MONTMELO, Spain — Max Verstappen had warned that his Red Bull team was good enough to win every single race of the Formula One season. On Sunday he took one more step toward that ambitious sweep by easing to victory at the Spanish Grand Prix.
The two-time defending champion started from pole position and never was challenged as he breezed to his fifth win in seven races this year.
“It is a big pleasure to drive a car like this and it showed on a day like this,” Verstappen said. “Hopefully we can keep it up throughout the year.”
But Verstappen warned against complacency.
“We just have to focus on ourselves and try to keep on improving our car,” he said. “Of course right now it all looks great, but you can’t stand still in this world.”
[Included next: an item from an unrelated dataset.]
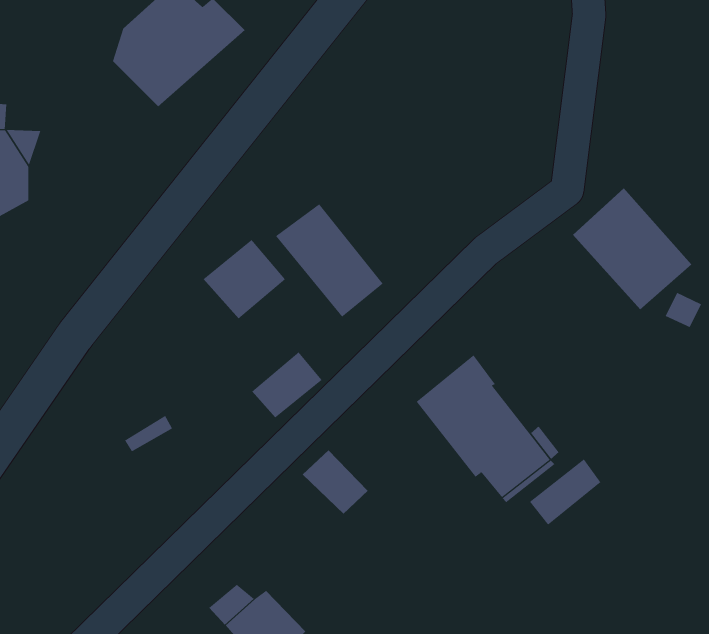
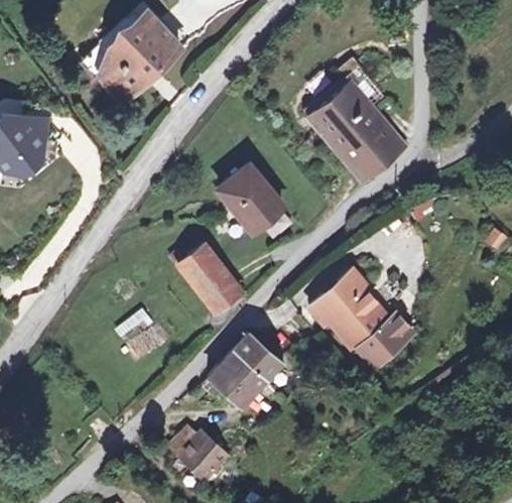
building: [572,187,692,310] -> [316,89,398,172]
building: [203,239,286,319] -> [173,240,230,294]
building: [529,459,601,526] -> none
building: none -> [202,351,260,410]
His dominant race performance came after he secured pole position with intimidating ease on Saturday. Verstappen set an untouchable top lap time and then watched the rest of the pack scramble for the other spots on the grid from his garage.
The Dutchman had said before practice for the Barcelona race that while the Red Bull cars were fast and reliable enough to win every single race, he figured that “We will always have tracks where it doesn’t work out exactly, bad luck in qualifying, mistakes, whatever.”
Nothing went wrong, at least not for Verstappen, this weekend.
As expected given the pace of the Red Bull, the 66-lap race was largely decided in the 595-meter run from the starting line to Turn One.
Sainz tried to get the jump on Verstappen from the off by starting on a faster, although less durable, tire than the polesitter. Sainz was side-by-side with Verstappen after the long opening straightway going into the first turn, but the Red Bull fended off the Ferrari to stay in front.
His 40th career win, including his third in Barcelona, leaves Verstappen one win behind the late Ayrton Senna’s total of 41. He also seems well on course to matching Senna’s three world titles. Verstappen set a Red Bull record with 39 wins last weekend at Monaco, breaking Sebastian Vettel’s record of 38.
Red Bull’s other driver, Sergio Pérez, finished fourth after fighting his way up from 11th at the start. Pérez won the two races Verstappen didn’t win this year.
Verstappen grew his lead over Pérez to 53 points after he also grabbed an extra point for the fastest lap.
After seeing off Sainz, the biggest challenge that Verstappen faced was staying within the track lines: he was warned three times by race officials that he had driven out of bounds.
Sainz had to settle for fifth after being passed by the Mercedes cars and Pérez’s Red Bull.
Esteban Ocon was eighth in an Alpine ahead of Alfa Romeo’s Zhou Guanyu and Pierre Gasly in the other Alpine to round out the top 10.
As Verstappen sailed off into the distance, the competitive racing came for the other podium spots and the points positions of the top 10.
Mercedes got the better of Ferrari and Aston Martin with its new upgrade in the battle for a likely second-place finish in the constructors championship.
Hamilton, a six-time winner in Spain, got past Sainz early on and never let go of the runner-up spot.
Russell, meanwhile, produced the most impressive driving of the day by overtaking car after car to make up for his 12th-place start.
Russell also provided some humor when at one point he told his team radio that he thought rain was falling, only to realize that it was sweat inside his helmet.
Ferrari’s Charles Leclerc was 11th after starting the race from the pitlane following a change to the rear of his car after a disastrous qualifying session left him 19th.
The season now heads to Canada in two weeks.
Hamilton is fourth in the standings, behind Alonso in third.
“The Bulls are still a bit ahead but we will keep chasing them down,” said an exuberant Hamilton, who saw Verstappen snatch the world title from him in the final race of the 2021 season.
“I think they are still a bit too quick at the moment. If we can close on them by the end of the year then that will be great. If not, then next year.”